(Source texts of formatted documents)
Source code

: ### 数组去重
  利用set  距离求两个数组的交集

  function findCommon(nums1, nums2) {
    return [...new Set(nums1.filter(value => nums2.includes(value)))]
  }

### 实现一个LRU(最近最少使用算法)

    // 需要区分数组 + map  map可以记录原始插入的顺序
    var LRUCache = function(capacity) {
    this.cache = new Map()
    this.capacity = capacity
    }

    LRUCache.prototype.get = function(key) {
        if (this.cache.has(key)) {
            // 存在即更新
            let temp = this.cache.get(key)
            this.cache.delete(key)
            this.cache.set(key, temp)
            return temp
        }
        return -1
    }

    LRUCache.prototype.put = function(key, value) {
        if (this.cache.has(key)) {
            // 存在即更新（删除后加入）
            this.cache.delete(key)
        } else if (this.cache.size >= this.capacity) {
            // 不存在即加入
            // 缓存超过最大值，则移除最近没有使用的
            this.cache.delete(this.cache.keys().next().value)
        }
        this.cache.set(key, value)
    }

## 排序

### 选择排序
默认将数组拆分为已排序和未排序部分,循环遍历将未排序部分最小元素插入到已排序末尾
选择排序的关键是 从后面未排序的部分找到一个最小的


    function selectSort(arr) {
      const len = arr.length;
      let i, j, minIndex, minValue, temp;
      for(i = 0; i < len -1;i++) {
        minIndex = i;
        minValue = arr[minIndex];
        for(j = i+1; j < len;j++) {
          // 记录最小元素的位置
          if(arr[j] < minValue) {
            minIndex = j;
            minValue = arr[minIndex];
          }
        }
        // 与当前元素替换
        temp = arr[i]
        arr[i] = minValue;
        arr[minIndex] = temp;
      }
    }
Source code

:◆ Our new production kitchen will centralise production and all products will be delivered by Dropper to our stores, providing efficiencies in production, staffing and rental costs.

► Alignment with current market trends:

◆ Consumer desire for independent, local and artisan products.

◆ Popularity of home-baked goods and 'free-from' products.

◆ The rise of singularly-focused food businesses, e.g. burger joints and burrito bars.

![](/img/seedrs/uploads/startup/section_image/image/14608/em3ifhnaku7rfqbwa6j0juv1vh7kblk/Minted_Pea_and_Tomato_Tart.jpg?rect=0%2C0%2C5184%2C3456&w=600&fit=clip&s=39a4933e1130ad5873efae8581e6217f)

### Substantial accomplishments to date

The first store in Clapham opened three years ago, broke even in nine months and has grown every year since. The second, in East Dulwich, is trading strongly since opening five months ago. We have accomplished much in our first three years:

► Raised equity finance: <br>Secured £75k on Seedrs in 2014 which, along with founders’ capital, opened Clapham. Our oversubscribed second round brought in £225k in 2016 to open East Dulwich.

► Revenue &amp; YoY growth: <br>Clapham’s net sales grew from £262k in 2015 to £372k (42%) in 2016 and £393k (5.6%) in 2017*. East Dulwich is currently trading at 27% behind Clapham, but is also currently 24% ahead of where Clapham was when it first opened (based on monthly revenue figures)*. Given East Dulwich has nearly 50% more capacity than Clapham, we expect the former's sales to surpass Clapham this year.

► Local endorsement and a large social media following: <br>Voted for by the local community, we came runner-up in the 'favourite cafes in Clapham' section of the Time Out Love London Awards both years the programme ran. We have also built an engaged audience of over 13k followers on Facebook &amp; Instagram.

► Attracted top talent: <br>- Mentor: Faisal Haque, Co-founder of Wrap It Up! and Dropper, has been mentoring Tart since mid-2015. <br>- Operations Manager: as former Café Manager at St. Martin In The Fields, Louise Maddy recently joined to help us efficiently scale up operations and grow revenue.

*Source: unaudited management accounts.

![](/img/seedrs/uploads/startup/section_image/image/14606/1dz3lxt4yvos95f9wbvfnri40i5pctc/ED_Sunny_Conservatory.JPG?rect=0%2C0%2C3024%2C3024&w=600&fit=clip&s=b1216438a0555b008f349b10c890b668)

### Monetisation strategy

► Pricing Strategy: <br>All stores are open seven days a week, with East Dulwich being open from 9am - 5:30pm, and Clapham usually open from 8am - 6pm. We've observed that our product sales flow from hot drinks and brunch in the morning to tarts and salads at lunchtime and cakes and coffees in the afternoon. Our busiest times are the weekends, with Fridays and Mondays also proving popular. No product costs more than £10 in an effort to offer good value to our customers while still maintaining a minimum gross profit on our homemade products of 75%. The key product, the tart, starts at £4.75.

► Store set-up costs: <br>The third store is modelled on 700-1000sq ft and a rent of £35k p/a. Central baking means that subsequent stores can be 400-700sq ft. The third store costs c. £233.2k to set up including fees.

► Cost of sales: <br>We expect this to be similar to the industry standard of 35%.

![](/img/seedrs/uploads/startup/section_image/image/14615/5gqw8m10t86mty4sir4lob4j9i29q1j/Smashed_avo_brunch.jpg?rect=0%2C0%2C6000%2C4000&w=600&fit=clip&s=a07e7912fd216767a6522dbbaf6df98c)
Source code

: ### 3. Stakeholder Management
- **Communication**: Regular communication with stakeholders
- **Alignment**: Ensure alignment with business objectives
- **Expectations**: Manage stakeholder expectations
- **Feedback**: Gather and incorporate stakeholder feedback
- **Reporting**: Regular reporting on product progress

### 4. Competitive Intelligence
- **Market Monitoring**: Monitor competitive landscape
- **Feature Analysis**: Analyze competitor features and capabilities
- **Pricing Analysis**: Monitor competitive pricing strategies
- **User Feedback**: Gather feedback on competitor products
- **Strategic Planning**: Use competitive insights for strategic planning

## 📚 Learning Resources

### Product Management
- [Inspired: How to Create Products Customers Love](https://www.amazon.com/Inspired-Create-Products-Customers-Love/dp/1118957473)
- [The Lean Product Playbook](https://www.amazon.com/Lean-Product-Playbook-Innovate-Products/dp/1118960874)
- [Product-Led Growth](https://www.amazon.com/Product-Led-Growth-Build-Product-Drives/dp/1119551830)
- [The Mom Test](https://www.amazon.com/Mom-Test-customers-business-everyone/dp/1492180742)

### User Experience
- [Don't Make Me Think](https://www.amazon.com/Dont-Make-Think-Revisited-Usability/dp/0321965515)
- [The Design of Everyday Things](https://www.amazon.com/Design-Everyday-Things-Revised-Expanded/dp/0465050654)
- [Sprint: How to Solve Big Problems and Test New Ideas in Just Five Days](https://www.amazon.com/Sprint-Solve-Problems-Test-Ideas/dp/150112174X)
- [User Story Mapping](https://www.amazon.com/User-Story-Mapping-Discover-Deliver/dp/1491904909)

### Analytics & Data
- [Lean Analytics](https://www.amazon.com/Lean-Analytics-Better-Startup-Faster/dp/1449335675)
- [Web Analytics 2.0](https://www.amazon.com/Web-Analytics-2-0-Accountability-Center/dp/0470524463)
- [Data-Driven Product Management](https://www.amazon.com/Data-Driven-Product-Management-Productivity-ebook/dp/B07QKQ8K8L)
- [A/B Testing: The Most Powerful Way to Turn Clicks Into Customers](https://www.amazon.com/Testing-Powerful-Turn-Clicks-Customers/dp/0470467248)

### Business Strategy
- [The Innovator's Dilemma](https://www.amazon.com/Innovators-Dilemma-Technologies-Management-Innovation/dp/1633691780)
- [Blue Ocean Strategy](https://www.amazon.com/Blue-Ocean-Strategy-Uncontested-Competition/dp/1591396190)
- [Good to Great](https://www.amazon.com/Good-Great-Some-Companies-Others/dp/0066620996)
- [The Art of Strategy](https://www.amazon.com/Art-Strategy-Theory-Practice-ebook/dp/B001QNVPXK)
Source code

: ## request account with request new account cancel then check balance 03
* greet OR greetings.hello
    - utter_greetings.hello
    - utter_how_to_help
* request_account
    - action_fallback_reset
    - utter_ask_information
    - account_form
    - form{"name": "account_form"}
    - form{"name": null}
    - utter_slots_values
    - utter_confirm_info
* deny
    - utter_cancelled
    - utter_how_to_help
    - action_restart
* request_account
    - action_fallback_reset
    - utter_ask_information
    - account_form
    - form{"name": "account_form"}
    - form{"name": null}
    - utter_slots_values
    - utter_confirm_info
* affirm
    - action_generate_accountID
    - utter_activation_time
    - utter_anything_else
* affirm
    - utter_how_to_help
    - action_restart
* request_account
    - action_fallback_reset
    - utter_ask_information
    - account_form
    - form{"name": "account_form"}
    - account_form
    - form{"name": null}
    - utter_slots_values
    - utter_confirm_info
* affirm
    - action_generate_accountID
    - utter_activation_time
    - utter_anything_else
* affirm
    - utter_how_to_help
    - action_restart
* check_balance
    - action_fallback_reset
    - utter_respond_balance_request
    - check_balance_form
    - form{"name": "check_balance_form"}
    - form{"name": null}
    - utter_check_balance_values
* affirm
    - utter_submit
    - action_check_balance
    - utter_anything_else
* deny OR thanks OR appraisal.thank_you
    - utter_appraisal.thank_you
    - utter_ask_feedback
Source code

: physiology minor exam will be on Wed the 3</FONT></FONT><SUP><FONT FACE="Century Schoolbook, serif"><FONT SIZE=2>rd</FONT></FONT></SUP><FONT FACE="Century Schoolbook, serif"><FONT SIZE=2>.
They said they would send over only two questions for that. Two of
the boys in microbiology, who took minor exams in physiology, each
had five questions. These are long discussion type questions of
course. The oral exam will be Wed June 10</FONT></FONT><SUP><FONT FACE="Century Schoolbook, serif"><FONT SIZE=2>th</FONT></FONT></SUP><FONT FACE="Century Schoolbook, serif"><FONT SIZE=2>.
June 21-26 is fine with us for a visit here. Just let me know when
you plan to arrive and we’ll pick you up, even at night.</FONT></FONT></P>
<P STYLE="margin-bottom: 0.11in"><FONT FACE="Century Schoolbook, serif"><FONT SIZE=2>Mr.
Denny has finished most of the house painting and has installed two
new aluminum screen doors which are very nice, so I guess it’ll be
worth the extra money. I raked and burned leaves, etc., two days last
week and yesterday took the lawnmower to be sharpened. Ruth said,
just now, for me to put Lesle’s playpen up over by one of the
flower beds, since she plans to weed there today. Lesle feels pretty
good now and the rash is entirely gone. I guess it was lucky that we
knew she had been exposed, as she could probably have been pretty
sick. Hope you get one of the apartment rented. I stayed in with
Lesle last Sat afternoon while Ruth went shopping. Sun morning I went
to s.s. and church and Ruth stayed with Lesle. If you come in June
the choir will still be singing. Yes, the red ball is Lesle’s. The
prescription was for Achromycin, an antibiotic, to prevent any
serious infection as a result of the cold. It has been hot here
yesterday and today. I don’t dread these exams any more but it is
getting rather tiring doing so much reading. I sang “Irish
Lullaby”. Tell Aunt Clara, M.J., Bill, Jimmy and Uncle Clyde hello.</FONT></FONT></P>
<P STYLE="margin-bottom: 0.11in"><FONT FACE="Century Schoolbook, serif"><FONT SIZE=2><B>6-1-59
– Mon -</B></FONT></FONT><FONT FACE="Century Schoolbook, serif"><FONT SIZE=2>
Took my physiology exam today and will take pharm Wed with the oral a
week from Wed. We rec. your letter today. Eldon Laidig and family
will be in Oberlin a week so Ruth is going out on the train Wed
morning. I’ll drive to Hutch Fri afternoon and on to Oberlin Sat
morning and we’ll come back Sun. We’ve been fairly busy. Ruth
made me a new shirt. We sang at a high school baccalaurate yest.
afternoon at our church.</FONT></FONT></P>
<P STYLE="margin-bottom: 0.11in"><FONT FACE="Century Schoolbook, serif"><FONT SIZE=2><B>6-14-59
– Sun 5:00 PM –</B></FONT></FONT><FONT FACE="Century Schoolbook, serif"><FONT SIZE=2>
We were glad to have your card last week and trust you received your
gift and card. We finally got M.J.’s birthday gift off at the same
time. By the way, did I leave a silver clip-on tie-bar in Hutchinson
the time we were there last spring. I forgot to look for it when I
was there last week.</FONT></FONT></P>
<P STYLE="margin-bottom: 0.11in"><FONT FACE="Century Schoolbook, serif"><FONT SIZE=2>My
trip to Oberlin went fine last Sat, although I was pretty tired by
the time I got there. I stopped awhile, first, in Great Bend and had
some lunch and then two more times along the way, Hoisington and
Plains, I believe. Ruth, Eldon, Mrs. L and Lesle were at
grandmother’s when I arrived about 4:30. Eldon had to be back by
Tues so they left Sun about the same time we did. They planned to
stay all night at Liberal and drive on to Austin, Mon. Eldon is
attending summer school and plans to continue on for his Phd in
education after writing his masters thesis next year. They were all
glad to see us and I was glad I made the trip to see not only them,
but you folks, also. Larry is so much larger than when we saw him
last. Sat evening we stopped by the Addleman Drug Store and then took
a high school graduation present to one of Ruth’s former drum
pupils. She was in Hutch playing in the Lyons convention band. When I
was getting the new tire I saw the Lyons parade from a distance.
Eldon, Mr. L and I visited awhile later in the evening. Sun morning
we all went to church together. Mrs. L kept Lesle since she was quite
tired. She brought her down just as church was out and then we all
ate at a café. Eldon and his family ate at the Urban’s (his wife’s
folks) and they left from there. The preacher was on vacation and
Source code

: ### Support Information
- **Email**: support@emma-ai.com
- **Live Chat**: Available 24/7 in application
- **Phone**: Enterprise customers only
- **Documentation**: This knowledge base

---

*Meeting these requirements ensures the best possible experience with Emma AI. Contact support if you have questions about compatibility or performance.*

WHAT YOU ARE ASKED TO DO — Look above for the line containing "you plan to" and the line containing "the choir will". Transcribe both, with the lines between them, exactly.

RESPONSE TO THE EXERCISE —
you plan to arrive and we’ll pick you up, even at night.</FONT></FONT></P>
<P STYLE="margin-bottom: 0.11in"><FONT FACE="Century Schoolbook, serif"><FONT SIZE=2>Mr.
Denny has finished most of the house painting and has installed two
new aluminum screen doors which are very nice, so I guess it’ll be
worth the extra money. I raked and burned leaves, etc., two days last
week and yesterday took the lawnmower to be sharpened. Ruth said,
just now, for me to put Lesle’s playpen up over by one of the
flower beds, since she plans to weed there today. Lesle feels pretty
good now and the rash is entirely gone. I guess it was lucky that we
knew she had been exposed, as she could probably have been pretty
sick. Hope you get one of the apartment rented. I stayed in with
Lesle last Sat afternoon while Ruth went shopping. Sun morning I went
to s.s. and church and Ruth stayed with Lesle. If you come in June
the choir will still be singing. Yes, the red ball is Lesle’s. The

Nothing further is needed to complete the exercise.